(Stored items)
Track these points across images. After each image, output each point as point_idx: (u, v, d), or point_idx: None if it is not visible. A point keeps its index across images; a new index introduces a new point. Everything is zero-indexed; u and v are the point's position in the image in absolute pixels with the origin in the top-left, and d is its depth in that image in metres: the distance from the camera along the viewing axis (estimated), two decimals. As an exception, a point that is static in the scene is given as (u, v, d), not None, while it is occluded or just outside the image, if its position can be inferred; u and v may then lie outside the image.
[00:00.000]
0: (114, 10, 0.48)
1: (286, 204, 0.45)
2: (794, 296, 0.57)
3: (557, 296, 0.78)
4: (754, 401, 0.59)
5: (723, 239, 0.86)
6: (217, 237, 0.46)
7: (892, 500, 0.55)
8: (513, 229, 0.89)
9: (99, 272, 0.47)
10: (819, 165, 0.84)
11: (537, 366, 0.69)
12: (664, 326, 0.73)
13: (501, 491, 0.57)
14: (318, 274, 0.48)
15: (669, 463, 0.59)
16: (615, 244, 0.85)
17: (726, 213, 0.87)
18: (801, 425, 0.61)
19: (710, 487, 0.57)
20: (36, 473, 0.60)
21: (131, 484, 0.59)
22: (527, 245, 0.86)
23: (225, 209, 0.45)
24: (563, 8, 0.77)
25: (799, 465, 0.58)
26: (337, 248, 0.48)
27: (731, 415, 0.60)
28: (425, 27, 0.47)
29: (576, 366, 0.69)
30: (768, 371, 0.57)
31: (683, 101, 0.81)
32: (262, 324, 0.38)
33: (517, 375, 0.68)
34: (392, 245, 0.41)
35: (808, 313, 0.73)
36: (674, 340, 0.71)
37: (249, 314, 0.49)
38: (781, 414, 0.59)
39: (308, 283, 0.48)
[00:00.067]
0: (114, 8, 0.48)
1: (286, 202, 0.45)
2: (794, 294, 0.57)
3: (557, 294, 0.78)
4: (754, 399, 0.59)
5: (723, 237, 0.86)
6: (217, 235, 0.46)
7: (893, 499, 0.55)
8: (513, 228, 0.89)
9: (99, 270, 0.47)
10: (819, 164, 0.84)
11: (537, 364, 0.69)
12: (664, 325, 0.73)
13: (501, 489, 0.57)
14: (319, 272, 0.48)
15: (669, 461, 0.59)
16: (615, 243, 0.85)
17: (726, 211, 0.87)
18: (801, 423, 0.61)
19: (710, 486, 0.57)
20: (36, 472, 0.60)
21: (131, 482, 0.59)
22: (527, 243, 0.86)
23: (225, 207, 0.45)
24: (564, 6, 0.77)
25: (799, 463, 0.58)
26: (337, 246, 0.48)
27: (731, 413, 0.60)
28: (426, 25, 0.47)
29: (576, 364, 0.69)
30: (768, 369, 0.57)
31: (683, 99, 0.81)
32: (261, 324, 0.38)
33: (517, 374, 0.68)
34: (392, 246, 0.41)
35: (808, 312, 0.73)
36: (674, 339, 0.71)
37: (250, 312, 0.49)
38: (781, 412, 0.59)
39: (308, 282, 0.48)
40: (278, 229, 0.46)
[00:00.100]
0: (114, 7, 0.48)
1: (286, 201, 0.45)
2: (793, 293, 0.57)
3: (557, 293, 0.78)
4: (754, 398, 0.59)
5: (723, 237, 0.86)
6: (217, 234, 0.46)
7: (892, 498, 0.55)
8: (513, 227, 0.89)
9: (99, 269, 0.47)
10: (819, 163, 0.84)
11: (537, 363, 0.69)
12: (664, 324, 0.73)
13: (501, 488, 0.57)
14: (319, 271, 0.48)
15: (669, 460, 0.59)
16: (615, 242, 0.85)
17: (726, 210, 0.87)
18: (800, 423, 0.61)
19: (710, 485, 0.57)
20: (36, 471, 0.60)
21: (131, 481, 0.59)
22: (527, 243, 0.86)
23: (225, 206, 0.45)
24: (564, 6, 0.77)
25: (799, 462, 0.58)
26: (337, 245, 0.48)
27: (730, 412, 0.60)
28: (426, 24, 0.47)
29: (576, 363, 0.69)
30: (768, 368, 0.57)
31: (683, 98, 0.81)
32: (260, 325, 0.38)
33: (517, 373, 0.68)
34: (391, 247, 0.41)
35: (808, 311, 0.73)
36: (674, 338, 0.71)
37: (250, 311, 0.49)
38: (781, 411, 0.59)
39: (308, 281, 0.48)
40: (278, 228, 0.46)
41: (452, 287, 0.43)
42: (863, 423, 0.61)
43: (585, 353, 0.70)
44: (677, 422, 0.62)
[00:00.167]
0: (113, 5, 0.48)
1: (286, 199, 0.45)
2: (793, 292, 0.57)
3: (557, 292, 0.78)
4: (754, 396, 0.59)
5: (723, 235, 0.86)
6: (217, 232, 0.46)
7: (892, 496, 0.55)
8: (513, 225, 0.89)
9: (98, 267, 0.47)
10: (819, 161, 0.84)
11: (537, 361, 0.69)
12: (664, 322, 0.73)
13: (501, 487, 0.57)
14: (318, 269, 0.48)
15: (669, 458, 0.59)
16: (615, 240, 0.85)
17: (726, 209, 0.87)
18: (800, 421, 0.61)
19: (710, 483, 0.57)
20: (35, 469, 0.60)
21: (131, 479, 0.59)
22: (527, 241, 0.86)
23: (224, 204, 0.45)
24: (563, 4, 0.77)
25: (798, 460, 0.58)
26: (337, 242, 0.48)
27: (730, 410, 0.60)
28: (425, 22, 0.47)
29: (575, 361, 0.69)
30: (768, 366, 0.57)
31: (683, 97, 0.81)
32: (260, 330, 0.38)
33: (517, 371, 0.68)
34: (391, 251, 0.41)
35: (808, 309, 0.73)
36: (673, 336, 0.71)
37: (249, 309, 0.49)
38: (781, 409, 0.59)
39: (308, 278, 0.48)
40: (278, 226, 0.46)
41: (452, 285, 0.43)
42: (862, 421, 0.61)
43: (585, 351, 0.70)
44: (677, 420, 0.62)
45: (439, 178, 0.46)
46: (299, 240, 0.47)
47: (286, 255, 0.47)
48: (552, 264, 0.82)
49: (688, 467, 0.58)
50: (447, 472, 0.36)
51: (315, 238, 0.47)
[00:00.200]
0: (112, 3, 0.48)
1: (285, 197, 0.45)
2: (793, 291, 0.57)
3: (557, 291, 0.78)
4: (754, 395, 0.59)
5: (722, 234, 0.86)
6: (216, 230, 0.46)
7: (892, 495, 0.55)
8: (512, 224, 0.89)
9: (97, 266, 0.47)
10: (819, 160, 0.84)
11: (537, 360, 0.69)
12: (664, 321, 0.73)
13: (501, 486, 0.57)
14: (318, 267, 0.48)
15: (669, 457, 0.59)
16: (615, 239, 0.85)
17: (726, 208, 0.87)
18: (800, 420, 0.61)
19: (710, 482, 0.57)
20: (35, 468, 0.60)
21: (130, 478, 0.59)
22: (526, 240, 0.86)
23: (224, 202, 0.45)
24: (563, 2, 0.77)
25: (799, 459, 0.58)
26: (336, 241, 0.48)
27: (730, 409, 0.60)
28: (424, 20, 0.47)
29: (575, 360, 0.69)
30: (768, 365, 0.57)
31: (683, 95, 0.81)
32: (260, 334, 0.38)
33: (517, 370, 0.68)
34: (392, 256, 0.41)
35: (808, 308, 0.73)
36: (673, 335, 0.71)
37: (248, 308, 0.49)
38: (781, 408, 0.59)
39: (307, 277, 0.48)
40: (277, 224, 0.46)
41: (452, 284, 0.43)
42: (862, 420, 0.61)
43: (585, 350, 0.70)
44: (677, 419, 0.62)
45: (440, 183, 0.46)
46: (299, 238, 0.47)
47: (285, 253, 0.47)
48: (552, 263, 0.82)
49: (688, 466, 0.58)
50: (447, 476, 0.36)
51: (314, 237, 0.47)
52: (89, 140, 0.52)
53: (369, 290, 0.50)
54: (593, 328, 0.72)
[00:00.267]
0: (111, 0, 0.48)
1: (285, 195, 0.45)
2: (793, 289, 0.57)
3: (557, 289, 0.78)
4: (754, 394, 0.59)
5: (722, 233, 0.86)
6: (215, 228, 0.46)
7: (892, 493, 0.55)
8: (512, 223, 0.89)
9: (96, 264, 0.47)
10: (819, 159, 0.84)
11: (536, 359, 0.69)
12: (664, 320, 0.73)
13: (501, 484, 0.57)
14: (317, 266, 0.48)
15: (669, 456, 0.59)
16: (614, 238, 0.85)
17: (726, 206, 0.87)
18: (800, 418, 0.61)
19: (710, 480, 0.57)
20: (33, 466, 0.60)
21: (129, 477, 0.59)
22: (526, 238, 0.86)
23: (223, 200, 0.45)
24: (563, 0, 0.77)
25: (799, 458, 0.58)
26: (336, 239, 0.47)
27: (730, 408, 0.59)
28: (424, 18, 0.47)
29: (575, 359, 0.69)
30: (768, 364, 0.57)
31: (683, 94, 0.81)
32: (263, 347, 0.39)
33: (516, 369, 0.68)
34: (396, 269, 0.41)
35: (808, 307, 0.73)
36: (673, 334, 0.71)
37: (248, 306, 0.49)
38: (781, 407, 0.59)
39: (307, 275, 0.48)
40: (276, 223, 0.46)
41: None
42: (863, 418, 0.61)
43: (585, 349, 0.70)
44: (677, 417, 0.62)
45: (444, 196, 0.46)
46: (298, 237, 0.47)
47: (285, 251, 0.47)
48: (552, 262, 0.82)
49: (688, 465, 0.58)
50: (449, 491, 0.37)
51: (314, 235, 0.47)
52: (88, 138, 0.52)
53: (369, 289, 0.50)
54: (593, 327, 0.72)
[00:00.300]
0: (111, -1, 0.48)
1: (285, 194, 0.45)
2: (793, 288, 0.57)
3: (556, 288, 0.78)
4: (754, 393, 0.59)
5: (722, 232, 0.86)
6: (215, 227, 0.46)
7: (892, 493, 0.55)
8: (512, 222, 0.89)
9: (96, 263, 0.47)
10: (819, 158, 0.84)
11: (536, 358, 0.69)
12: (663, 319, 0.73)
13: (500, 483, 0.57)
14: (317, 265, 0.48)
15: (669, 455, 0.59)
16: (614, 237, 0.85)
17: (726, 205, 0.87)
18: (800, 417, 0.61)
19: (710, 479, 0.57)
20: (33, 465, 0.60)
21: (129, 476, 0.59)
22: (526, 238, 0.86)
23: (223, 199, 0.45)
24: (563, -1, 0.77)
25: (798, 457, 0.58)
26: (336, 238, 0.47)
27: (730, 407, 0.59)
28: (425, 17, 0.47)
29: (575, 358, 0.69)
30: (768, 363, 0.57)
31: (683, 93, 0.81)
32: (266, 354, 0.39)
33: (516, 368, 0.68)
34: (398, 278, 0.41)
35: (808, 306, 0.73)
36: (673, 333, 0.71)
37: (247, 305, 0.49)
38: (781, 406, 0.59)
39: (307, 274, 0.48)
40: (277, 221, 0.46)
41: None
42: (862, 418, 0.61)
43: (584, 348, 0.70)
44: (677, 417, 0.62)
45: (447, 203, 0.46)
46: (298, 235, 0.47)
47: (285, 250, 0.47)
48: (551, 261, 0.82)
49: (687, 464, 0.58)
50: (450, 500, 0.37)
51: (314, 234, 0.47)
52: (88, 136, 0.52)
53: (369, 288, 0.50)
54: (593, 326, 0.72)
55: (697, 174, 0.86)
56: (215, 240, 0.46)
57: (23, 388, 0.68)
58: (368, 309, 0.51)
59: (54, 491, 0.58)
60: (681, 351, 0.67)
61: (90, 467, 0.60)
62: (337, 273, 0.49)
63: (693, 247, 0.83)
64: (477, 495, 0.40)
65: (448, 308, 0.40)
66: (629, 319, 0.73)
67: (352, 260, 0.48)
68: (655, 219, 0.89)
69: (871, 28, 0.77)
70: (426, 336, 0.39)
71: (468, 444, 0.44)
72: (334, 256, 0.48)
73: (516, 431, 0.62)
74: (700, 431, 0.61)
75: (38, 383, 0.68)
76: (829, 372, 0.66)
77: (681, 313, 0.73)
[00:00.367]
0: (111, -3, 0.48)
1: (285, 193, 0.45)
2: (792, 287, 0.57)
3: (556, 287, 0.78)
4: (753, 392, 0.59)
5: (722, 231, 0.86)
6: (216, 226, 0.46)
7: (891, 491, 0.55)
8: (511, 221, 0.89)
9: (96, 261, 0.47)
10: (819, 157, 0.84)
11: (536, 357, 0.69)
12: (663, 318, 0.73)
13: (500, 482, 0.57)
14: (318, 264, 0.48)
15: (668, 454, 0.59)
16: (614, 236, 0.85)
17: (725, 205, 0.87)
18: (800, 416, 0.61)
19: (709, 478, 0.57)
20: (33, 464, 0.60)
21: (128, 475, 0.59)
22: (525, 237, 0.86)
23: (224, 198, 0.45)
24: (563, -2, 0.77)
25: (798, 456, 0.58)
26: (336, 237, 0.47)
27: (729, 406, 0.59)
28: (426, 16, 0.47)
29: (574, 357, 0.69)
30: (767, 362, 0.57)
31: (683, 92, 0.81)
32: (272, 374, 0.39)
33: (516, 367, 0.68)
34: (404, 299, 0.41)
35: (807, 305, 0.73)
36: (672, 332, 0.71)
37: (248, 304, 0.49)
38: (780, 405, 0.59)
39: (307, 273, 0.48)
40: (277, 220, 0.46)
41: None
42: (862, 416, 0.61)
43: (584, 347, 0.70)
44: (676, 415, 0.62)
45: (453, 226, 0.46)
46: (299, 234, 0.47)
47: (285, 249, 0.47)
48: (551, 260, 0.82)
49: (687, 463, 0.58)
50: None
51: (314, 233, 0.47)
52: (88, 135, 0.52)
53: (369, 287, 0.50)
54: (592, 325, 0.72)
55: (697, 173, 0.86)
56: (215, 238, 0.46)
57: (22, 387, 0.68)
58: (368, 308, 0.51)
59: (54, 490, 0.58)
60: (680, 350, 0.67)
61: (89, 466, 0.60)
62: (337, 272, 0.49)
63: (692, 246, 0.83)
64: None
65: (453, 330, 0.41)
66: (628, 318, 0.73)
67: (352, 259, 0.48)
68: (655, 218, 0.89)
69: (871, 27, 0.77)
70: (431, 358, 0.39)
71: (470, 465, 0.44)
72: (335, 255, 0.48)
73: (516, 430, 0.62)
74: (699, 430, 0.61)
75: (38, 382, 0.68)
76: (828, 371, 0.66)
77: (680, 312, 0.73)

- TASK TO CARRY OUT: Above are records; repeat only the lines starting at the line with "42: (863, 423, 0.61)" and ending at the line with "51: (315, 238, 0.47)", exactly as they appear, both included.

- EXPECTED ANSWER:
42: (863, 423, 0.61)
43: (585, 353, 0.70)
44: (677, 422, 0.62)
[00:00.167]
0: (113, 5, 0.48)
1: (286, 199, 0.45)
2: (793, 292, 0.57)
3: (557, 292, 0.78)
4: (754, 396, 0.59)
5: (723, 235, 0.86)
6: (217, 232, 0.46)
7: (892, 496, 0.55)
8: (513, 225, 0.89)
9: (98, 267, 0.47)
10: (819, 161, 0.84)
11: (537, 361, 0.69)
12: (664, 322, 0.73)
13: (501, 487, 0.57)
14: (318, 269, 0.48)
15: (669, 458, 0.59)
16: (615, 240, 0.85)
17: (726, 209, 0.87)
18: (800, 421, 0.61)
19: (710, 483, 0.57)
20: (35, 469, 0.60)
21: (131, 479, 0.59)
22: (527, 241, 0.86)
23: (224, 204, 0.45)
24: (563, 4, 0.77)
25: (798, 460, 0.58)
26: (337, 242, 0.48)
27: (730, 410, 0.60)
28: (425, 22, 0.47)
29: (575, 361, 0.69)
30: (768, 366, 0.57)
31: (683, 97, 0.81)
32: (260, 330, 0.38)
33: (517, 371, 0.68)
34: (391, 251, 0.41)
35: (808, 309, 0.73)
36: (673, 336, 0.71)
37: (249, 309, 0.49)
38: (781, 409, 0.59)
39: (308, 278, 0.48)
40: (278, 226, 0.46)
41: (452, 285, 0.43)
42: (862, 421, 0.61)
43: (585, 351, 0.70)
44: (677, 420, 0.62)
45: (439, 178, 0.46)
46: (299, 240, 0.47)
47: (286, 255, 0.47)
48: (552, 264, 0.82)
49: (688, 467, 0.58)
50: (447, 472, 0.36)
51: (315, 238, 0.47)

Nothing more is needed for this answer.